The manager, which has financed KSL-backed Beaumier, is seeing consumers shift focus away from mainstream brands.

London-based debt fund manager Cheyne Capital Real Estate is backing the European high-end ’lifestyle’ hotels sector after observing a shift in consumer behaviour to an ‘authentic’ experience instead of mainstream hotel brands.

Last week, the firm originated a €200 million senior secured facility for European leisure hospitality platform Beaumier.
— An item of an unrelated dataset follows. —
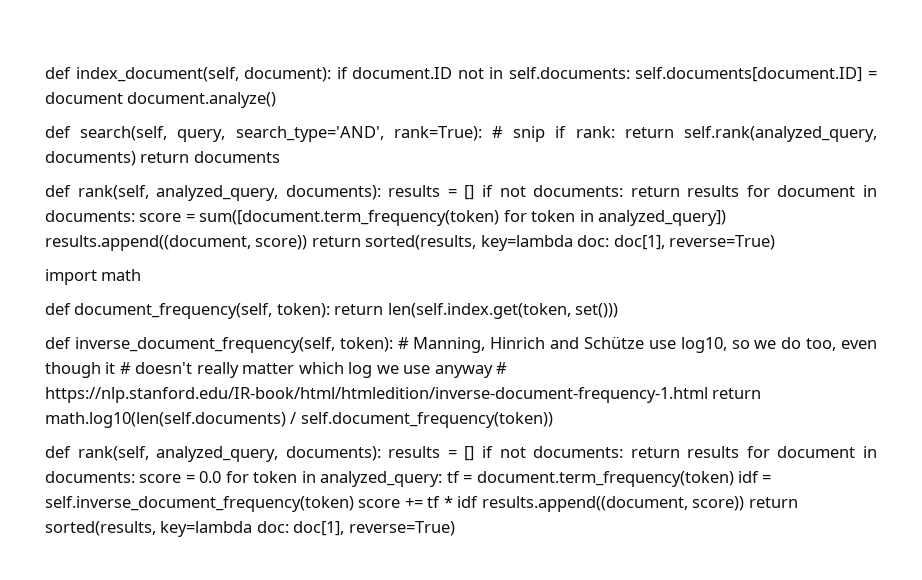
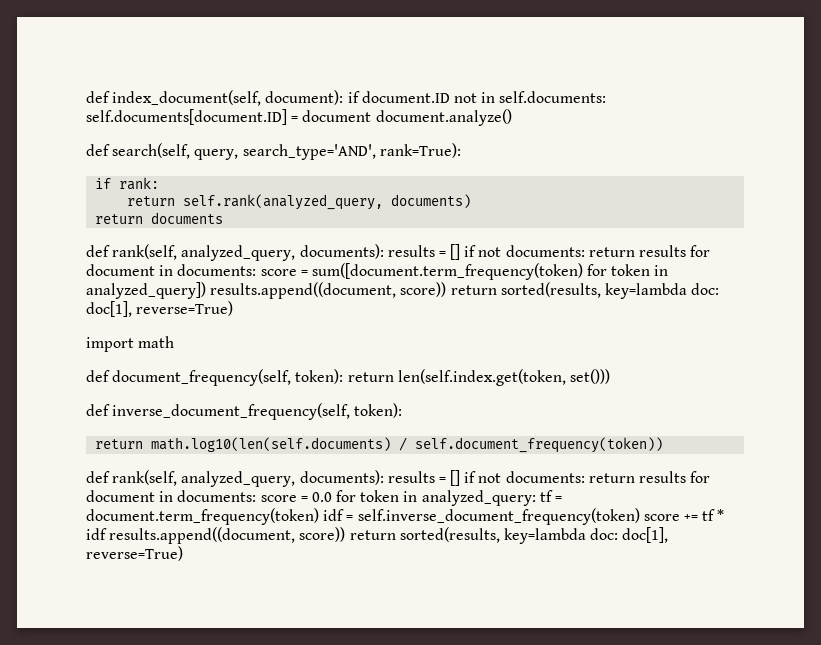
[491,126,546,142] # snip -> (461, 150) //
(615, 132) none -> (160, 183) //
(136, 158) none -> (472, 201) //
[397,336,878,353] [45,362,508,378] [45,387,708,403] # Manning, Hinrich and Schütze use log10, so we do too, even though it # doesn't really matter which log we use anyway # https://nlp.stanford.edu/IR-book/html/htmledition/inverse-document-frequency-1.html -> (403, 410) //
The loan, provided by funds managed and advised by Cheyne’s real estate group, will be used to refinance existing bank facilities and support an ambitious capital expenditure programme aimed at enhancing the experience delivered by the hotels.

The Beaumier platform, which is backed by US private equity firm KSL Capital, consists of 12 lifestyle hotels in high-end leisure locations in France – including the Alps, Provence, and the Cote d’Azur – plus , Switzerland and Spain’s Balearic Islands.

“The high-end ‘lifestyle’ market share is growing because of operators’ and hoteliers’ increased focus on the changing demands of consumers, more and more of whom are moving away from mainstreams brands and instead favour hotels that offer more authenticity, connection with local communities, greater sustainability and, overall, an enhanced experience,” Antoine-Julien Richard, loan originator at Cheyne, told Real Estate Capital Europe.

Cheyne acknowledged that the lending market is in a precarious situation due to macroeconomic and geopolitical concerns, but said it remains bullish on opportunities in the sector.

“Lending conditions are currently hampered by several macro factors including the war in Ukraine, double-digit inflation and an increase in commodity prices,” Richard added. “But there are still attractive lending opportunities to be found and Cheyne has been active in providing financing to selected sponsors with solid track records and hotels in prime locations.”

At Real Estate Capital Europe’s Borrowers and Lenders Forum in London in June, the common consensus was that although lenders had been hesitant to deploy capital into the hotel sector because of the covid-19 pandemic, a strong recovery was taking place.

Property consultant Savills reported that €16.1 billion was invested into the European hotel sector in 2021, an increase of 61 percent year-on-year. This summer, average daily rates were 6 percent higher than pre-covid, according to figures released in June by STR, the global data provider.

“We expect to see continued challenging lending conditions. However, we also think there will be opportunities for selective lenders who are willing take a long-term view to support capital expenditures programmes and platform building,” Richard added.

Earlier this year, Cheyne closed its seventh iteration of its real estate credit series,  receiving £1 billion in commitments. The diversified Cheyne Real Estate Credit Fund VII focuses on providing debt in Europe. The latest vehicle is already 60% deployed.